なんとなく目を瞑って記憶に浸る。足を這い上ってきたトカゲが破裂したとき、足そのものは動かせなくなったけれど、足のトリオンは間違いなくそこにあった。詳しいことはまだ解析されていないけれど、でもたぶん「そう」だとおれの感覚は言っている。
「トリオン奪られたりするんじゃなくて、かたちだけ変わるぽかったんですよね」
「攻撃食らった部分が崩れる感じ?」
「いや、無理やりかたち変えられて歪むとか、鉛弾みたいな干渉系じゃなくて、もっと自然っていうか……」
もどる。ぽろりとその言葉が口をついて出水は目を開けた。
「ああ、うん、それかも。もとに戻されるかんじ」
繰り返すと、その言葉はやはり驚くほど舌に馴染んだ。氷が水になるのと同じように、あれはトリオンにとって当たり前の変化だった、そんな気がする。開発部の人たちが言うような専門的なことは分からないけれど、トリオンの変化の法則があるのだとしたらそれに則っているのだろうと思うくらい、あれはそれくらい自然で不快感がない変化だった。
「戻る、かぁ」
「それが近いですね」
違和感のない表現が見つかったのが嬉しくて頷けば、太刀川さんは「お前が言うならきっとそうなんだろうな」と困ったように笑った。かすかに苦みのあるその表情はどこか大人びて見える。不思議な心地だ。
「太刀川さん?」
太刀川さんは黙ったまま、おれの腕を掴んでいた手を滑らせると今度は手首をつかんだ。そしてなめらかにおれの指先に唇を寄せると、あろうことかそのまま小指を口にくわえて歯を立てた。
「ってぇ!!」
驚いて咄嗟に手を引こうとしたけれど、それは許されなかった。びくともしないその握力に、この男が生身で刀を振るっていたことを思い出す。強者の空気。ぞくりと肌が泡立って、細い電流が背中を抜けていった。
「本気で噛んでねえだろ、大げさなやつだな」
「そういう問題じゃないでしょ! ちょ、おれいま生身なんすから! ねぇ痛いのやだ! 離してって!」
「痛いの嫌なの?」
「そりゃそうでしょ……っ!」
ふたたび小指を咥えられ、第二関節あたりを歯で挟まれた。反射的にびくりと腰がはねる。すると今度は舌先が触れて、出水はとっさに喉の奥で声を殺した。あったかくて柔らかくて濡れている。他人の舌の感触なんてはじめて知った。ねえほんと勘弁して下手すりゃ勃つんだけど!

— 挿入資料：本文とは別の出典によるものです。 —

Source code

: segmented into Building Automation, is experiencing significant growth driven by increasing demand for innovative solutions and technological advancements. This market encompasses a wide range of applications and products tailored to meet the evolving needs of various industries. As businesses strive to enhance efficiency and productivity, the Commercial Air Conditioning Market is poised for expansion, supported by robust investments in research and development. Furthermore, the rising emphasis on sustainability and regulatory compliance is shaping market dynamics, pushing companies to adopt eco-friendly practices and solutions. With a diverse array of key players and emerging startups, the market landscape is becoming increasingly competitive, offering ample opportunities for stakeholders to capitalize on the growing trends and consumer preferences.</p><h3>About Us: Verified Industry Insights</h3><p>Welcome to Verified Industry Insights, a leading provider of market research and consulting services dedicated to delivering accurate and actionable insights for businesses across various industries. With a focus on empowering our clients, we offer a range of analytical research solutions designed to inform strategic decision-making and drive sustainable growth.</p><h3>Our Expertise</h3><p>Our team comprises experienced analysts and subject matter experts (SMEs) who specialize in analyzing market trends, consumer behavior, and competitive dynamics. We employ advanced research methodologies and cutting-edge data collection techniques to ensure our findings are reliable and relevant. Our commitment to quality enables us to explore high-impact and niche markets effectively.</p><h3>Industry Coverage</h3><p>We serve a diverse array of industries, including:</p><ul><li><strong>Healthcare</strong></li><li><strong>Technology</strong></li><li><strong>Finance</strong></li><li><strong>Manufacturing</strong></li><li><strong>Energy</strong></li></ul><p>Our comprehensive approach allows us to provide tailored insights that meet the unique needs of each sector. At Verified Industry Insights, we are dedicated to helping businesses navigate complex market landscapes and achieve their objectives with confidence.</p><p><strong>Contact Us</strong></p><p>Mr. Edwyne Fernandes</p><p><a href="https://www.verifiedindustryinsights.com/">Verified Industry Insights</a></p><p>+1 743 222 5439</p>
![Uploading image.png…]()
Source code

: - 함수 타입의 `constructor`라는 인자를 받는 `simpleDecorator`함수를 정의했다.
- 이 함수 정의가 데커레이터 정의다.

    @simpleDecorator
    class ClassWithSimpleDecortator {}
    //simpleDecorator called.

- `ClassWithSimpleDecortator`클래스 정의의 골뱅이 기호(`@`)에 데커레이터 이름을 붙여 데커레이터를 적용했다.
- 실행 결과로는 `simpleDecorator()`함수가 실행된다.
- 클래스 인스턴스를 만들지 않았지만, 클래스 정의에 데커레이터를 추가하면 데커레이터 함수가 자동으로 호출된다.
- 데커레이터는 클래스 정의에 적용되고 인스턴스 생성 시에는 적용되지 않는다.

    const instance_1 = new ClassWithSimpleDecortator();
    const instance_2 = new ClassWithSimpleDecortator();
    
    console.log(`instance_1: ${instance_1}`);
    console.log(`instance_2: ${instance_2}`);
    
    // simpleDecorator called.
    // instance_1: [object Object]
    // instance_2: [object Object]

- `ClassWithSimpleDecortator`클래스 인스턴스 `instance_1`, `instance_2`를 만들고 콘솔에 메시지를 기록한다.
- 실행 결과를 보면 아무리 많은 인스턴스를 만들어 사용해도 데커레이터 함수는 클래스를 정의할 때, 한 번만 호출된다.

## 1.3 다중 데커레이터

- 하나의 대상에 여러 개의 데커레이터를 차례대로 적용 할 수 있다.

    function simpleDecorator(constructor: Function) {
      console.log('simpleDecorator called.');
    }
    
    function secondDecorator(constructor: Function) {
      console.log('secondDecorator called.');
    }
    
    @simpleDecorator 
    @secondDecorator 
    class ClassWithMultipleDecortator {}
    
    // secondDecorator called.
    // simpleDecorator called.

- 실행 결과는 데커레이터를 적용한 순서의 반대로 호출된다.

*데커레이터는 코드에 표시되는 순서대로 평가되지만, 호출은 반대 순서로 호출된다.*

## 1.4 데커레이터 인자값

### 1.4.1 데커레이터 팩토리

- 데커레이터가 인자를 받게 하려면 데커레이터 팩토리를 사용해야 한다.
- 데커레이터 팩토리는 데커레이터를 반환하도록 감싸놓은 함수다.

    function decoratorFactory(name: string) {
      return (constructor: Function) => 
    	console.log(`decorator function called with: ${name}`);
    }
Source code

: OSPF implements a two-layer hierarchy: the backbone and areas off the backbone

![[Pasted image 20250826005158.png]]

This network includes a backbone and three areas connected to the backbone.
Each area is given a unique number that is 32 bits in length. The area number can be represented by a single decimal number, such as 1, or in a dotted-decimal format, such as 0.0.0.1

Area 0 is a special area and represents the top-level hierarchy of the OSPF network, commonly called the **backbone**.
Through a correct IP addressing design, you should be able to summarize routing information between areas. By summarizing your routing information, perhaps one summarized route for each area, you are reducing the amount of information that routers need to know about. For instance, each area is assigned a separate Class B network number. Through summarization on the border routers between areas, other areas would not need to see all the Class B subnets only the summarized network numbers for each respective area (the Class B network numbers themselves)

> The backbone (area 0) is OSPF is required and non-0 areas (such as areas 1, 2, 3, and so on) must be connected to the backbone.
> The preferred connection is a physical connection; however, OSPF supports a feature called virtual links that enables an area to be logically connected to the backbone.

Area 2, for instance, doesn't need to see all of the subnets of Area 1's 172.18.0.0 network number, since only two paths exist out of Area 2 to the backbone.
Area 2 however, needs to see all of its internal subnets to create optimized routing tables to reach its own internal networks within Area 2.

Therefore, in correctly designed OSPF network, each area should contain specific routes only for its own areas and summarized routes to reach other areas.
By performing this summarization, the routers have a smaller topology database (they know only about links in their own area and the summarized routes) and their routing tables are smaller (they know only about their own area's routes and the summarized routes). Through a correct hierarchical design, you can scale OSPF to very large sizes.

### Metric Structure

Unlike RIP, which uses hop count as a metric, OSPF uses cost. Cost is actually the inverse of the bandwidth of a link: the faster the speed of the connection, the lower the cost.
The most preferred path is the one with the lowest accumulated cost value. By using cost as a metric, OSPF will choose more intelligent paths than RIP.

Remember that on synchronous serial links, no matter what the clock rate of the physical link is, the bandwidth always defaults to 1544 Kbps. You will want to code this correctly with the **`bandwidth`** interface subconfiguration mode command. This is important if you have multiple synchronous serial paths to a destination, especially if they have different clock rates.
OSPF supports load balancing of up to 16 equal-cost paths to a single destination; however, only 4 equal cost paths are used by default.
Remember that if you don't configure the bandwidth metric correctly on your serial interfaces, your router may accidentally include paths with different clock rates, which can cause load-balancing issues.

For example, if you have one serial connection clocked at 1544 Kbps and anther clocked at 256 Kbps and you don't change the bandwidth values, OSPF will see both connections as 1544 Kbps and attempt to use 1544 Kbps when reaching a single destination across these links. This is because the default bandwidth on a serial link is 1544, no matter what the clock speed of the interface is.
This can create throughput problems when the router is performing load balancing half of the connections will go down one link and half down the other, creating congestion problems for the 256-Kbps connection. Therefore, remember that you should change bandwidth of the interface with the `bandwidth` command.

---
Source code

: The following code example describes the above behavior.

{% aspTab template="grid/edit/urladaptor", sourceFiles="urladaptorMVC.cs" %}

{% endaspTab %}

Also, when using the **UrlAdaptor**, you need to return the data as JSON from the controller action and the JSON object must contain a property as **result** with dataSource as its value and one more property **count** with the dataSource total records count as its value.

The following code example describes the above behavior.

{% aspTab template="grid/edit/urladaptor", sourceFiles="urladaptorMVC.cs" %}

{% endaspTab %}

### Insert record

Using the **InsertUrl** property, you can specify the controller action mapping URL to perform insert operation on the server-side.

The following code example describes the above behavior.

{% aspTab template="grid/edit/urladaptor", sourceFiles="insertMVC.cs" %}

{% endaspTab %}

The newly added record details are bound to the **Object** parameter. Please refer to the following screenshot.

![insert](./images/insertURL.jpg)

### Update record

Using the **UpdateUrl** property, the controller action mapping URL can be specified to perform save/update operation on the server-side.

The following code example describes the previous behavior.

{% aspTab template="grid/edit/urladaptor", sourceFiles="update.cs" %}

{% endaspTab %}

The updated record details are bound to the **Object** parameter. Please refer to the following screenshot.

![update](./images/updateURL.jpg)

突然のトンデモ展開に大混乱しているおれをよそに、どこでどう満足したのか太刀川さんはおれの左手をあっさり解放すると、屈んだときと同じくらいゆったりと立ち上がった。
「黒トリガー相手によく粘ったな。よくやった、次もちゃんと戻ってこいよ」
出水。そうおれの名前を呼ぶ声は優しくてきれいな響きをしていた。会話の途中でいきなり部下の指を噛んだような男が放ったとは思えないくらいの。
「……いや、いやいや。誤魔化してんじゃねー! ねえなに今の、なんでおれ指噛まれたの」
「あー気にすんな、大人ぶりたかっただけだから」
「それ使い方絶対違うから」
「なはは」
出たよ。笑ってうやむやに流すお得意パターン。東さんに怒られちまえと内心で毒づきながら出水はのろのろと身体を起こした。
「俺ランク戦行くけど、お前どうする」
「……行きますけど!」
ああもういいや。思い切りぶっぱなして忘れよう。
戦闘時ならまだしも、普段この人が何を考えているのかなんて分かるはずがない。出水は脱いでいたスニーカーを履き直して、太刀川のあとに続いた。
噛まれた小指にもう痛みはない。うっすらついた歯形もきっとすぐに消えるだろう。